Andrej Sokolow/dpa - Arquivo
MADRID 8 jun. (Portaltic/EP) -
A Anthropic alertou sobre os últimos avanços da inteligência artificial (IA), referindo-se especificamente aos modelos de “autoaperfeiçoamento recursivo”, que representam uma perda de controle para os humanos ao se desenvolverem de forma totalmente autônoma, por isso defende uma “desaceleração” global no impulso dessa tecnologia.
A empresa explicou que, para avançar no desenvolvimento da IA, as empresas de tecnologia do setor, como é o caso da própria Anthropic, estão cada vez mais delegando parte do trabalho aos próprios sistemas de IA, o que ajuda a acelerar o trabalho dos especialistas. Por exemplo, grande parte do código é escrita pelo próprio Claude, com o engenheiro supervisionando e revisando.
Nesse sentido, ela esclareceu que, se isso for levado ao extremo e lhes for “fornecida a capacidade de processamento necessária”, essa prática levará os sistemas de IA a projetar e desenvolver de forma autônoma “seu próprio sucessor”, o que é conhecido como uma prática de “autoaperfeiçoamento recursivo”.
Embora ainda não se tenha chegado a esse ponto, a Anthropic avaliou que “isso poderia acontecer antes do que a maioria das instituições está preparada”, representando um risco e a perda de controle dessa tecnologia por parte dos humanos. Diante disso, a empresa apostou em realizar uma “desaceleração” global no desenvolvimento da IA.
Conforme compartilhado em um comunicado em seu blog, embora uma IA capaz de se autoconstruir represente “um avanço transcendental na história da tecnologia”, com grande utilidade em campos como a ciência ou a saúde, entre outros, o autoaperfeiçoamento recursivo também poderia “aumentar o risco de os humanos perderem o controle sobre os sistemas de IA”.
Diante disso, a Anthropic destacou que “seria benéfico para o mundo ter a opção de desacelerar ou pausar temporariamente o desenvolvimento da IA de ponta para que as estruturas sociais e a pesquisa sobre alinhamento se adaptem ao avanço da tecnologia”.

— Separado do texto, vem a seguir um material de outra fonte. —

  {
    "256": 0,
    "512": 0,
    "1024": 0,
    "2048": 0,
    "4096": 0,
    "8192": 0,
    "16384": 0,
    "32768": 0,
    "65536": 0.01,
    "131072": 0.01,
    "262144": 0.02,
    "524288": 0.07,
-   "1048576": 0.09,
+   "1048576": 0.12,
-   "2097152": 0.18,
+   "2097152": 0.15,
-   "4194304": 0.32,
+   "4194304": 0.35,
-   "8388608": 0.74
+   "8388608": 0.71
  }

Além disso, a empresa esclareceu que essa desaceleração deve vir acompanhada de um mecanismo de “coordenação global”. Para abordar essa questão, a empresa indicou que o Instituto da Anthropic realizará pesquisas em colaboração com outros especialistas e empresas do setor, com o objetivo de criar medidas que permitam construir os sistemas necessários para uma desaceleração ou pausa.

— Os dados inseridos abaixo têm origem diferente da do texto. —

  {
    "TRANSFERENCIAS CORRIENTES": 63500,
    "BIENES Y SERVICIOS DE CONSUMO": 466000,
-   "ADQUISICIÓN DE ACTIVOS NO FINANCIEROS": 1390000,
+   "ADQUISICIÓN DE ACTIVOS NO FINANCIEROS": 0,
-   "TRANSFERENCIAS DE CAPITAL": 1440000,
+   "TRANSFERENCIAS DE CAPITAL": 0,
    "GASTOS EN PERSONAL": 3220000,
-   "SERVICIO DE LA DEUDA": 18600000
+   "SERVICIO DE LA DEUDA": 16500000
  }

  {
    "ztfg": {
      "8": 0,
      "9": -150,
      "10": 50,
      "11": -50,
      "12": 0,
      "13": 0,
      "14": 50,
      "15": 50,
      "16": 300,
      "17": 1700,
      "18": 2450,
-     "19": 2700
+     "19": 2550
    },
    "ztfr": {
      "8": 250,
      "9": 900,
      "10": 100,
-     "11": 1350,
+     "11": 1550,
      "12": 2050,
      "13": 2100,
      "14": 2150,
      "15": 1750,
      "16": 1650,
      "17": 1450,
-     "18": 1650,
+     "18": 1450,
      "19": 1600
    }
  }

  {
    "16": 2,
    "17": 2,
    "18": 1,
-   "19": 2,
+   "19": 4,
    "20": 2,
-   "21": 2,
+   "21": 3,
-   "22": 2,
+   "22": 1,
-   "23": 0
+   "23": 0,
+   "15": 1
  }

Dessa forma, serão criadas diretrizes que garantam que os desenvolvedores de IA de ponta possam verificar se outras empresas do setor também interromperam ou desaceleraram seu desenvolvimento em condições de igualdade. Especificamente, para garantir que “nenhum agente mal-intencionado possa se aproveitar de uma desaceleração coordenada para avançar em segredo”, sem, no entanto, frear a inovação.

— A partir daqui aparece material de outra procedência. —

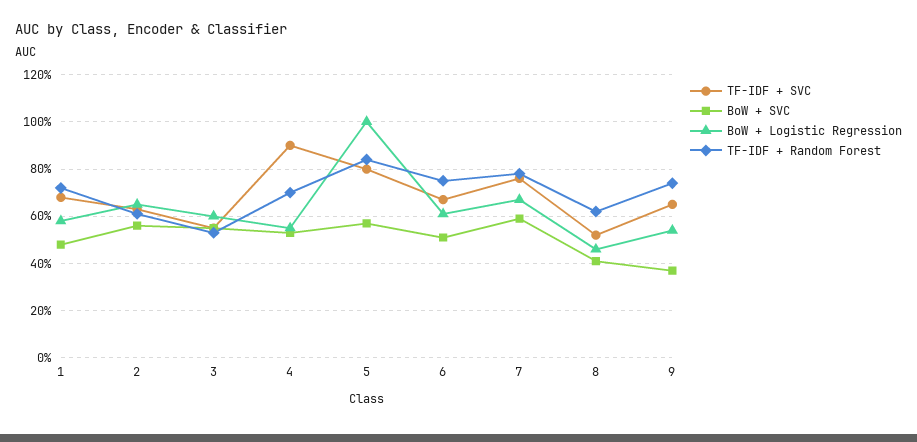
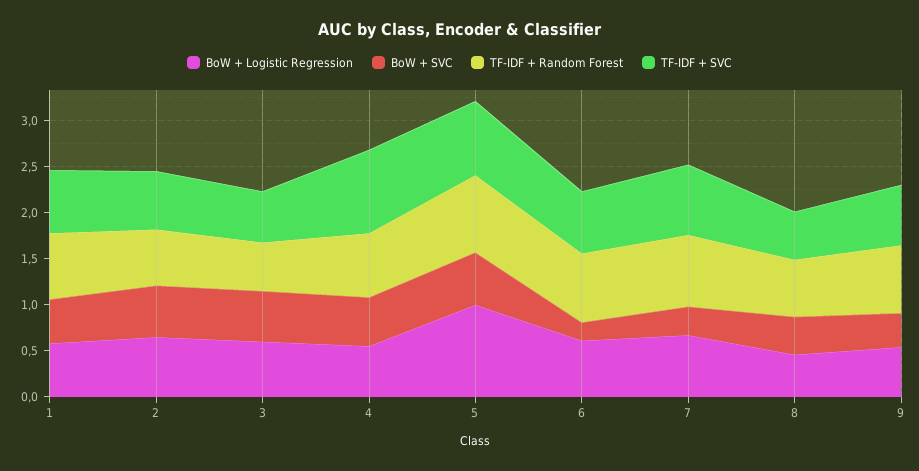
  {
    "TF-IDF + SVC": {
      "1": 0.7,
      "2": 0.65,
      "3": 0.55,
      "4": 0.9,
      "5": 0.8,
      "6": 0.65,
      "7": 0.75,
      "8": 0.5,
      "9": 0.65
    },
    "BoW + SVC": {
      "1": 0.5,
      "2": 0.55,
      "3": 0.55,
      "4": 0.55,
      "5": 0.55,
-     "6": 0.5,
+     "6": 0.2,
-     "7": 0.6,
+     "7": 0.3,
      "8": 0.4,
      "9": 0.35
    },
    "BoW + Logistic Regression": {
      "1": 0.6,
      "2": 0.65,
      "3": 0.6,
      "4": 0.55,
      "5": 1,
      "6": 0.6,
      "7": 0.65,
      "8": 0.45,
      "9": 0.55
    },
    "TF-IDF + Random Forest": {
      "1": 0.7,
      "2": 0.6,
      "3": 0.55,
      "4": 0.7,
      "5": 0.85,
      "6": 0.75,
      "7": 0.8,
      "8": 0.6,
      "9": 0.75
    }
  }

Seguindo essa linha, a empresa de tecnologia também sinalizou que serão necessários vários laboratórios bem equipados, que concordarão em parar “nas mesmas condições”, bem como verificar se os demais efetivamente pararam.
Para exemplificar que esses acordos globais de pausa para o bem comum são possíveis, a empresa citou o Tratado sobre Forças Nucleares de Alcance Intermédio, embora tenha admitido que, nesse caso, levou “décadas” para construir “tanto a infraestrutura quanto a confiança”, tempo que não está disponível para a IA, devido aos seus rápidos avanços.
Com tudo isso, a Anthropic sinalizou que conduzirá sua pesquisa, além de organizar conversas com responsáveis políticos, pesquisadores, a sociedade civil e outras empresas para que possam “contribuir para responder” a essas questões relacionadas ao autoaperfeiçoamento recursivo. Assim, publicarão os resultados em breve para investigar essas questões em conjunto.